Every record below should be transcribed exactly. Omit the images.

☆ ☆ ☆ ☆ ☆ ☆ ☆

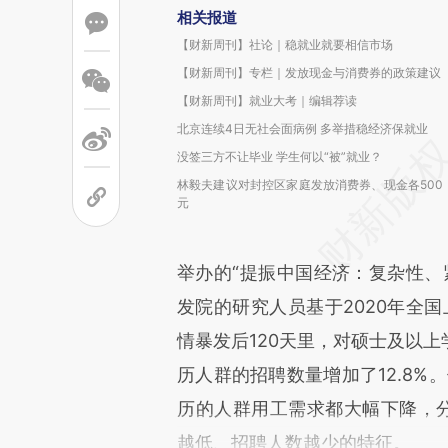
相关报道
【财新周刊】社论｜稳就业就要相信市场
【财新周刊】专栏｜发放现金与消费券的政策建议
【财新周刊】就业大考｜编辑荐读
北京连续4日无社会面病例 多举措稳经济保就业
没签三方不让毕业 学生何以“被”就业？
林毅夫建议对封控区家庭发放消费券、现金各500
元
举办的“提振中国经济：复杂性、
发院的研究人员基于2020年全国
情暴发后120天里，对硕士及以上
历人群的招聘数量增加了12.8%
历的人群用工需求都大幅下降，分别
越低、招聘人数越少的特征。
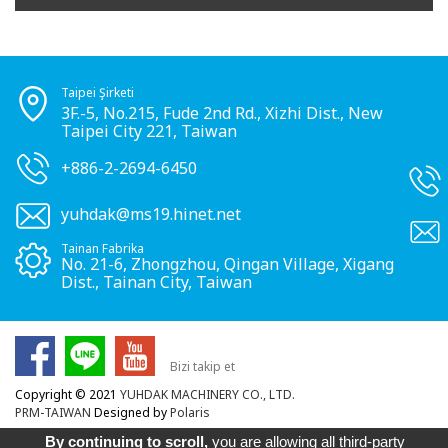
Taipei Şirketi
3F.-5, No.215, Fude 2nd Rd., Xizhi Dist., New
Taipei City 221, Taiwan
+886-2-2694-6450
yuhdak@ms19.hinet.net
Tainan Fabrika
No. 21-6, Zhongzhou, Qingan Village, Xigang
Dist., Tainan City, Taiwan
Bizi takip et
Copyright © 2021
YUHDAK MACHINERY CO., LTD.
PRM-TAIWAN
Designed by
Polaris
By continuing to scroll,
you are allowing all third-party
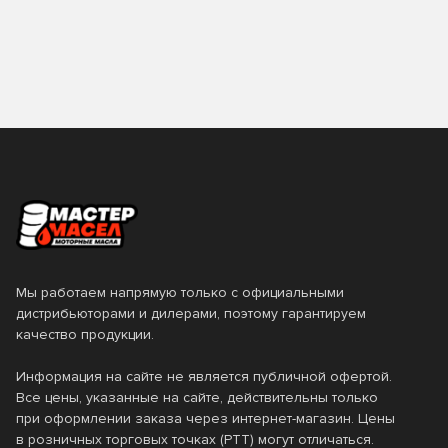
Бельгия
Вьетнам
Класс вязкости SAE
TAKAYAMA
TEBOIL
Германия
ЕС
TOM'S
TOTACHI
0W-16
0W-20
Италия
Нидерланды
TOYOTA
VAG
0W-30
0W-40
Россия
Сингапур
Valvoline
VMPAUTO
0W-7.5
10W-30
США
Таиланд
ZIC
Лукойл
10W-40
10W-50
Турция
Франция
Технолоджи
10W-60
15W-40
Южная Корея
Япония
15W-50
20W-50
Мы работаем напрямую только с официальными
дистрибьюторами и дилерами, поэтому гарантируем
5W-20
5W-30
качество продукции.
5W-40
5W-50
Информация на сайте не является публичной офертой.
Все цены, указанные на сайте, действительны только
80W-90
SAE 20
при оформлении заказа через интернет-магазин. Цены
SAE 30W
SAE 90
в розничных торговых точках (РТТ) могут отличаться.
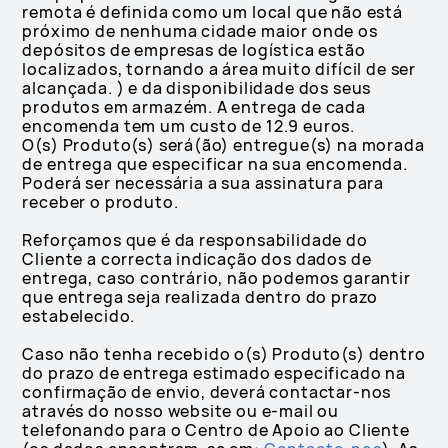
remota é definida como um local que não está
próximo de nenhuma cidade maior onde os
depósitos de empresas de logística estão
localizados, tornando a área muito difícil de ser
alcançada. ) e da disponibilidade dos seus
produtos em armazém. A entrega de cada
encomenda tem um custo de 12.9 euros.
O(s) Produto(s) será(ão) entregue(s) na morada
de entrega que especificar na sua encomenda.
Poderá ser necessária a sua assinatura para
receber o produto.
Reforçamos que é da responsabilidade do
Cliente a correcta indicação dos dados de
entrega, caso contrário, não podemos garantir
que entrega seja realizada dentro do prazo
estabelecido.
Caso não tenha recebido o(s) Produto(s) dentro
do prazo de entrega estimado especificado na
confirmação de envio, deverá contactar-nos
através do nosso website ou e-mail ou
telefonando para o Centro de Apoio ao Cliente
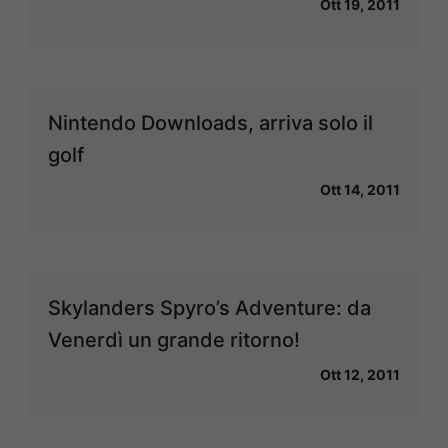
Ott 19, 2011
Nintendo Downloads, arriva solo il
golf
Ott 14, 2011
Skylanders Spyro’s Adventure: da
Venerdì un grande ritorno!
Ott 12, 2011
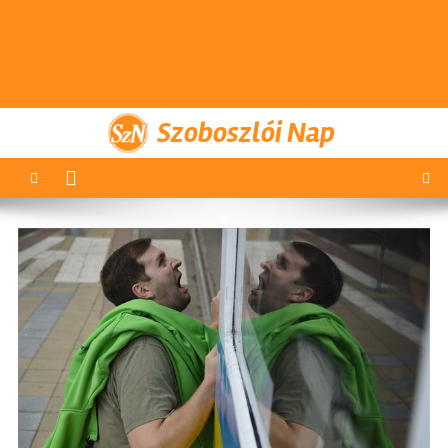
Szoboszlói Nap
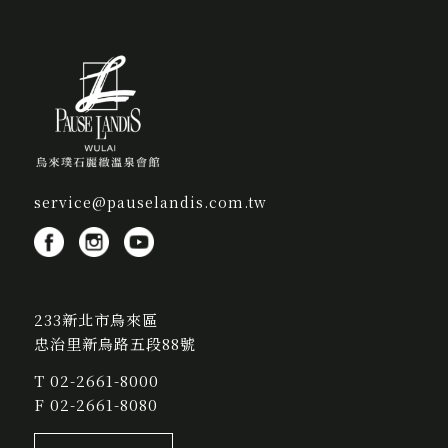
service@pauselandis.com.tw
233新北市烏來區
忠治里新烏路五段88號
T
02-2661-8000
F 02-2661-8080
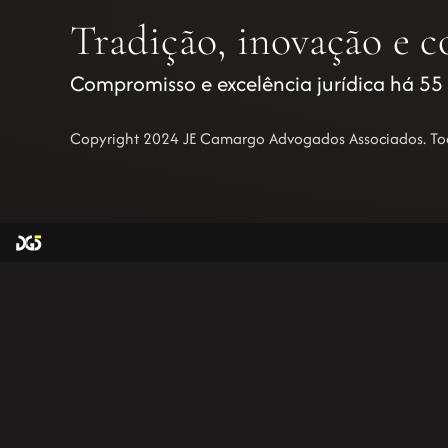
Tradição, inovação e c
Compromisso e excelência jurídica há 55
Copyright 2024 JE Camargo Advogados Associados. Todo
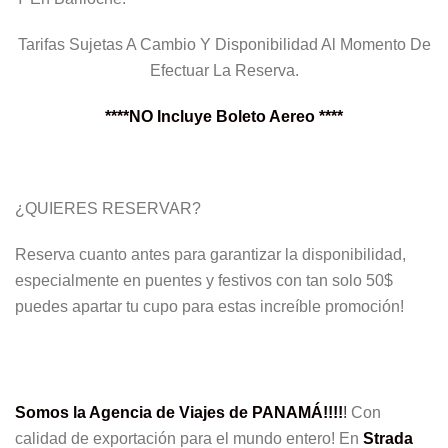
Tarifas Sujetas A Cambio Y Disponibilidad Al Momento De
Efectuar La Reserva.
****NO Incluye Boleto Aereo ****
¿QUIERES RESERVAR?
Reserva cuanto antes para garantizar la disponibilidad,
especialmente en puentes y festivos con tan solo 50$
puedes apartar tu cupo para estas increíble promoción!
Somos la Agencia de Viajes de PANAMÁ!!!!
!
Con
calidad de exportación para el mundo entero! En
Strada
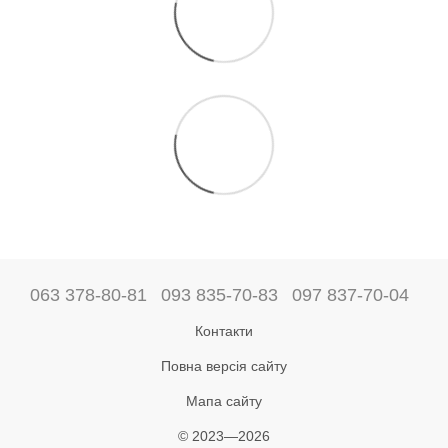
063 378-80-81
093 835-70-83
097 837-70-04
Контакти
Повна версія сайту
Мапа сайту
© 2023—2026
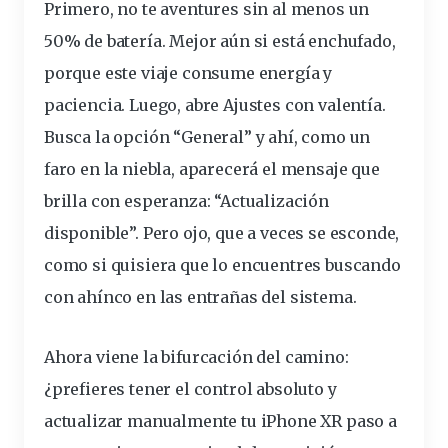
Primero, no te aventures sin al menos un
50% de
batería
. Mejor aún si está enchufado,
porque este viaje consume energía y
paciencia
. Luego, abre Ajustes con valentía.
Busca la opción “General” y ahí, como un
faro en la niebla, aparecerá el mensaje que
brilla con esperanza: “Actualización
disponible”. Pero ojo, que a veces se esconde,
como si quisiera que lo encuentres buscando
con ahínco en las entrañas del sistema.
Ahora viene la bifurcación del
camino
:
¿prefieres tener el control absoluto y
actualizar manualmente tu iPhone XR paso a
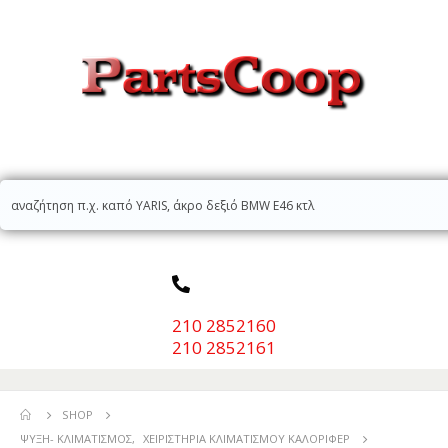
210 2852160
210 2852161
SHOP
ΨΎΞΗ- ΚΛΙΜΑΤΙΣΜΌΣ
,
ΧΕΙΡΙΣΤΉΡΙΑ ΚΛΙΜΑΤΙΣΜΟΎ ΚΑΛΟΡΙΦΈΡ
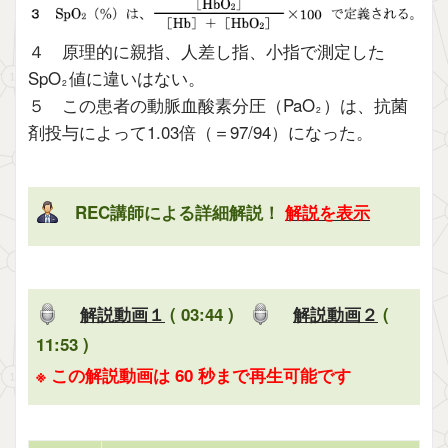
４ 原理的に親指、人差し指、小指で測定した
SpO
値に違いはない。
2
５ この患者の動脈血酸素分圧（PaO
）は、抗菌
2
剤投与によって1.03倍（＝97/94）になった。
REC講師による詳細解説！
解説を表示
解説動画１
( 03:44 )
解説動画２
(
11:53 )
※ この解説動画は 60 秒まで再生可能です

☆ ☆ ☆ ☆ ☆ ☆ ☆

_Your response_
相关报道
【财新周刊】社论｜稳就业就要相信市场
【财新周刊】专栏｜发放现金与消费券的政策建议
【财新周刊】就业大考｜编辑荐读
北京连续4日无社会面病例 多举措稳经济保就业
没签三方不让毕业 学生何以“被”就业？
林毅夫建议对封控区家庭发放消费券、现金各500
元
举办的“提振中国经济：复杂性、
发院的研究人员基于2020年全国
情暴发后120天里，对硕士及以上
历人群的招聘数量增加了12.8%
历的人群用工需求都大幅下降，分别
越低、招聘人数越少的特征。
Taipei Şirketi
3F.-5, No.215, Fude 2nd Rd., Xizhi Dist., New
Taipei City 221, Taiwan
+886-2-2694-6450
yuhdak@ms19.hinet.net
Tainan Fabrika
No. 21-6, Zhongzhou, Qingan Village, Xigang
Dist., Tainan City, Taiwan
Bizi takip et
Copyright © 2021
YUHDAK MACHINERY CO., LTD.
PRM-TAIWAN
Designed by
Polaris
By continuing to scroll,
you are allowing all third-party
Бельгия
Вьетнам
Класс вязкости SAE
TAKAYAMA
TEBOIL
Германия
ЕС
TOM'S
TOTACHI
0W-16
0W-20
Италия
Нидерланды
TOYOTA
VAG
0W-30
0W-40
Россия
Сингапур
Valvoline
VMPAUTO
0W-7.5
10W-30
США
Таиланд
ZIC
Лукойл
10W-40
10W-50
Турция
Франция
Технолоджи
10W-60
15W-40
Южная Корея
Япония
15W-50
20W-50
Мы работаем напрямую только с официальными
дистрибьюторами и дилерами, поэтому гарантируем
5W-20
5W-30
качество продукции.
5W-40
5W-50
Информация на сайте не является публичной офертой.
Все цены, указанные на сайте, действительны только
80W-90
SAE 20
при оформлении заказа через интернет-магазин. Цены
SAE 30W
SAE 90
в розничных торговых точках (РТТ) могут отличаться.
remota é definida como um local que não está
próximo de nenhuma cidade maior onde os
depósitos de empresas de logística estão
localizados, tornando a área muito difícil de ser
alcançada. ) e da disponibilidade dos seus
produtos em armazém. A entrega de cada
encomenda tem um custo de 12.9 euros.
O(s) Produto(s) será(ão) entregue(s) na morada
de entrega que especificar na sua encomenda.
Poderá ser necessária a sua assinatura para
receber o produto.
Reforçamos que é da responsabilidade do
Cliente a correcta indicação dos dados de
entrega, caso contrário, não podemos garantir
que entrega seja realizada dentro do prazo
estabelecido.
Caso não tenha recebido o(s) Produto(s) dentro
do prazo de entrega estimado especificado na
confirmação de envio, deverá contactar-nos
através do nosso website ou e-mail ou
telefonando para o Centro de Apoio ao Cliente
Ott 19, 2011
Nintendo Downloads, arriva solo il
golf
Ott 14, 2011
Skylanders Spyro’s Adventure: da
Venerdì un grande ritorno!
Ott 12, 2011
Szoboszlói Nap
service@pauselandis.com.tw
233新北市烏來區
忠治里新烏路五段88號
T
02-2661-8000
F 02-2661-8080
Tradição, inovação e c
Compromisso e excelência jurídica há 55
Copyright 2024 JE Camargo Advogados Associados. Todo
Tarifas Sujetas A Cambio Y Disponibilidad Al Momento De
Efectuar La Reserva.
****NO Incluye Boleto Aereo ****
¿QUIERES RESERVAR?
Reserva cuanto antes para garantizar la disponibilidad,
especialmente en puentes y festivos con tan solo 50$
puedes apartar tu cupo para estas increíble promoción!
Somos la Agencia de Viajes de PANAMÁ!!!!
!
Con
calidad de exportación para el mundo entero! En
Strada
063 378-80-81
093 835-70-83
097 837-70-04
Контакти
Повна версія сайту
Мапа сайту
© 2023—2026
Primero, no te aventures sin al menos un
50% de
batería
. Mejor aún si está enchufado,
porque este viaje consume energía y
paciencia
. Luego, abre Ajustes con valentía.
Busca la opción “General” y ahí, como un
faro en la niebla, aparecerá el mensaje que
brilla con esperanza: “Actualización
disponible”. Pero ojo, que a veces se esconde,
como si quisiera que lo encuentres buscando
con ahínco en las entrañas del sistema.
Ahora viene la bifurcación del
camino
:
¿prefieres tener el control absoluto y
actualizar manualmente tu iPhone XR paso a
210 2852160
210 2852161
SHOP
ΨΎΞΗ- ΚΛΙΜΑΤΙΣΜΌΣ
,
ΧΕΙΡΙΣΤΉΡΙΑ ΚΛΙΜΑΤΙΣΜΟΎ ΚΑΛΟΡΙΦΈΡ
４ 原理的に親指、人差し指、小指で測定した
SpO
値に違いはない。
2
５ この患者の動脈血酸素分圧（PaO
）は、抗菌
2
剤投与によって1.03倍（＝97/94）になった。
REC講師による詳細解説！
解説を表示
解説動画１
( 03:44 )
解説動画２
(
11:53 )
※ この解説動画は 60 秒まで再生可能です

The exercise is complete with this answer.